We reject these contentions.

It is patently apparent that the PCR petition was time-barred. Although defendant argues that this appeal should not have been dismissed as time-barred, he makes no showing that the five-year time limitation set by Rule 3:22-12(a) should not apply. In short, nothing in the PCR petition sets forth sufficient facts to find "excusable neglect." Moreover, the sentence was challenged on appeal. Therefore, it is also barred on grounds that it was expressly adjudicated. R. 3:22-5. We also find no basis to conclude that trial counsel was ineffective. See Strickland v. Washington, 466 U.S. 668, 687, 104 S.Ct. 2052, 2064, 80 L.Ed. 2d 674, 693 (1984) and State v. Fritz, 105 N.J. 42, 58 (1987).

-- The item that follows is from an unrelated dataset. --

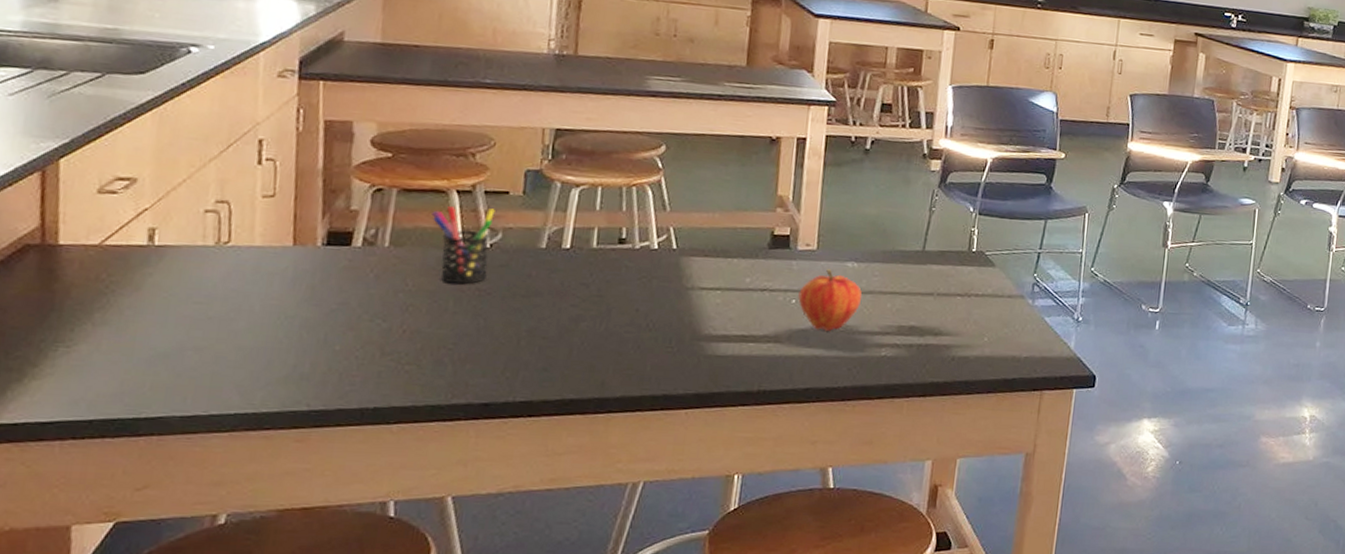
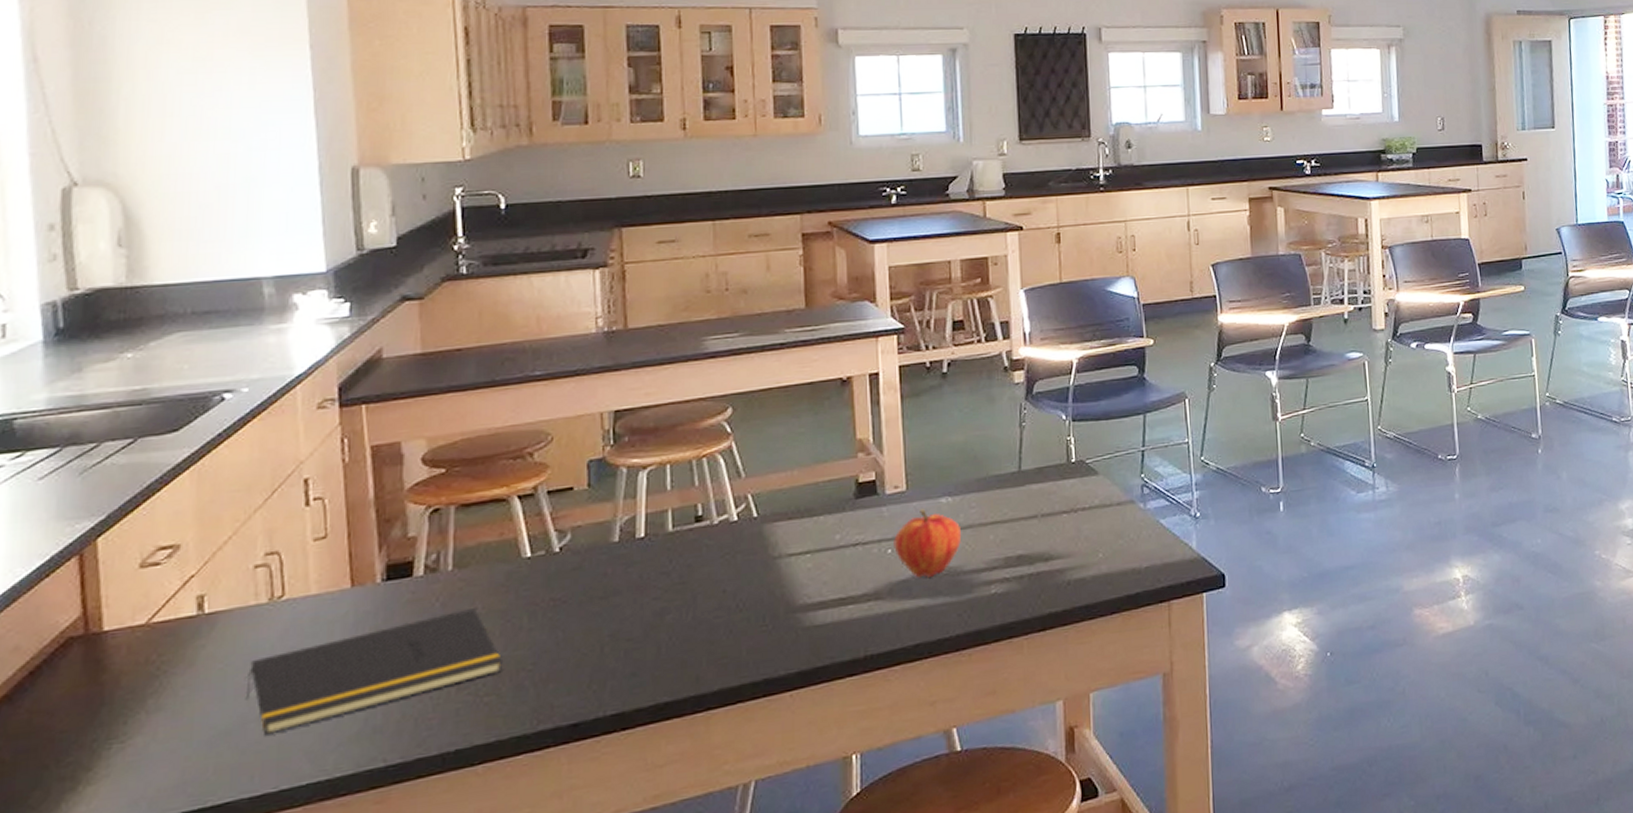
notepad: none [185,284,426,364] -> present [245,608,502,736]
pen holder: present [432,205,495,285] -> none [494,509,561,598]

Finally, defendant makes a disparate sentence argument based not on a co-defendant's sentence, but on "an analogous conviction in an adjacent jurisdiction." He asserts that his situation is similar to that of inmate James Dunsavage. There is no authority for making such an application. We agree with Judge DeStefano's analysis:

Generally, the defendant held for comparison is a co-defendant from the same case. See i.e. State v. Lee, 235 N.J. Super. 410, 413 (App. Div. 1989).

This court finds that the defendant's situation is so dissimilar to James Dunsavage that there is no adequate basis to conclude an injustice would occur unless further review was conducted. While the court has not been presented with the entire record of James Dunsavage, the differences are plain to see. The defendant and Dunsavage were not co-defendants. The charges were not identical as the defendant pled guilty to one count of armed robbery while Dunsavage pled to counts of robbery. There is no evidence presented that their prior criminal records were similar. When examining differences in sentencing, it is important to also consider "the explanation of the balancing of aggravating and mitigating factors with regard to imposition of sentences." State v. Pillot, 115 N.J. 558, 566 (1989). The Honorable Phillip L. Paley, J.S.C. found that Dunsavage was unlikely to commit similar crimes in the future and considered that as a mitigating factor at time of sentencing. This court found the defendant was "a clear danger to the community" and "an obvious risk [to] commit another offense." See Transcript of Sentencing at 8 (April 7, 2000). It was further found that "he must be taken out of the community for as long as possible." Id. at 10. Judge Paley next found as a mitigating factor that Dunsavage would likely respond to probationary treatment. The defendant in this case had already been given a second chance at reform through the Pretrial Intervention Program based on a prior theft conviction. The defendant did not take that opportunity and proceeded to commit a wave of serious crimes which included, in one case, attacking and causing physical injury to a victim with a baseball bat. In total, three mitigating factors were found for James Dunsavage. No mitigating factors were found for the defendant. Upon review of the limited record in front of this court, it is clear the defendant's history is not in any way similar to that of James Dunsavage. It shall be further noted that the Appellate Division has already found that defendant's sentence is not excessive or unduly punitive, and did not constitute an abuse of discretion. State v. Jennings, Docket No. A-6472-99T4 (2001).

Affirmed for the reasons expressed by Judge DeStefano in his December 14, 2007 opinion.